The Summer Budget will be remembered as a reforming one, and and when looking through the headlines and examining the detail, there are a number of important measures that could impact businesses in the North-East, writes David Elliott.

Firstly, the positives.

Companies will be able to look forward to further reductions in the corporation tax thanks to George Osborne’s determination to offer the lowest rate in the G20.

The UK’s current rate of 20 per cent will be reduced in two stages, to 19 per cent in April 2017, and 18 per cent from April 2020, and will affect all companies regardless of size.

For smaller businesses in the region, the increase in the NIC threshold to £3,000 will be an incentive to take on more staff.

Similarly, the measures intended to promote investment into business infrastructure and machinery have been improved.

From the beginning of next year, corporates in the UK will each be able to get immediate relief on up to £200,000 of capital expenditure.

It should provide a fantastic boost to small and medium-sized businesses in the region that require stability and certainty in order to make key investment decisions.

The big question for all employers though will be the compulsory National Living Wage to be introduced as of next year.

Many companies already pay such a wage, but for those in a sector that traditionally pays at the lower end, such as home care, retail, leisure or hospitality, the question will be to what extent the increased cost can be passed on to customers.

The likes of retail and leisure industries may well profit from consumers having more money in their pockets, as a result of higher wages and the increase in the tax-free personal allowance albeit following tax credit reductions, but time will tell whether other sectors will see the same sort of benefit.

Finally, once again we have seen the Northern Powerhouse providing a key element to the Budget announcement.

We have always maintained that for the Northern Powerhouse to succeed, all parts of the region need to be brought on board.

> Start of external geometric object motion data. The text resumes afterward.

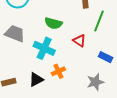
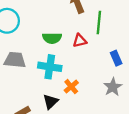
red triangle: (79, 41) -> (80, 41), moved, turned -32
blue rectangle: (106, 57) -> (116, 58), turned 56

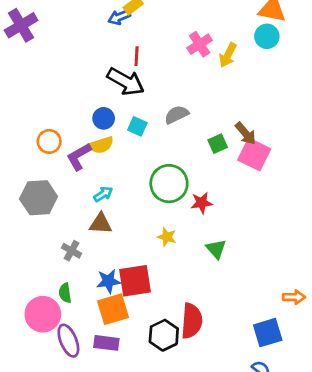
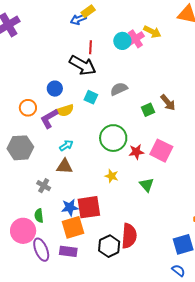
cyan circle: (267, 36) -> (122, 41), moved
yellow arrow: (228, 55) -> (152, 32), moved, turned -90
blue circle: (104, 118) -> (55, 89), moved
pink square: (254, 154) -> (161, 151), moved

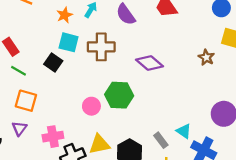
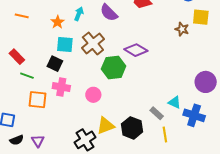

While the North-East economy will benefit from some of the positive policies introduced last week, many are still looking to see what the Chancellor’s brain-child will do for them and whether a devolution deal can be secured for the Newcastle, Middlesbrough and Sunderland economic region.

The efforts of the business community here must be underpinned by dramatic improvements to the transport infrastructure across the region to ensure our businesses, people and resources are better connected.

Without this, the Northern Powerhouse will not take off.

David Elliott is a partner and head of tax at KPMG in the North-East. KPMG is a global network of professional services, including audit and tax, and a partner of the North East Chamber of Commerce.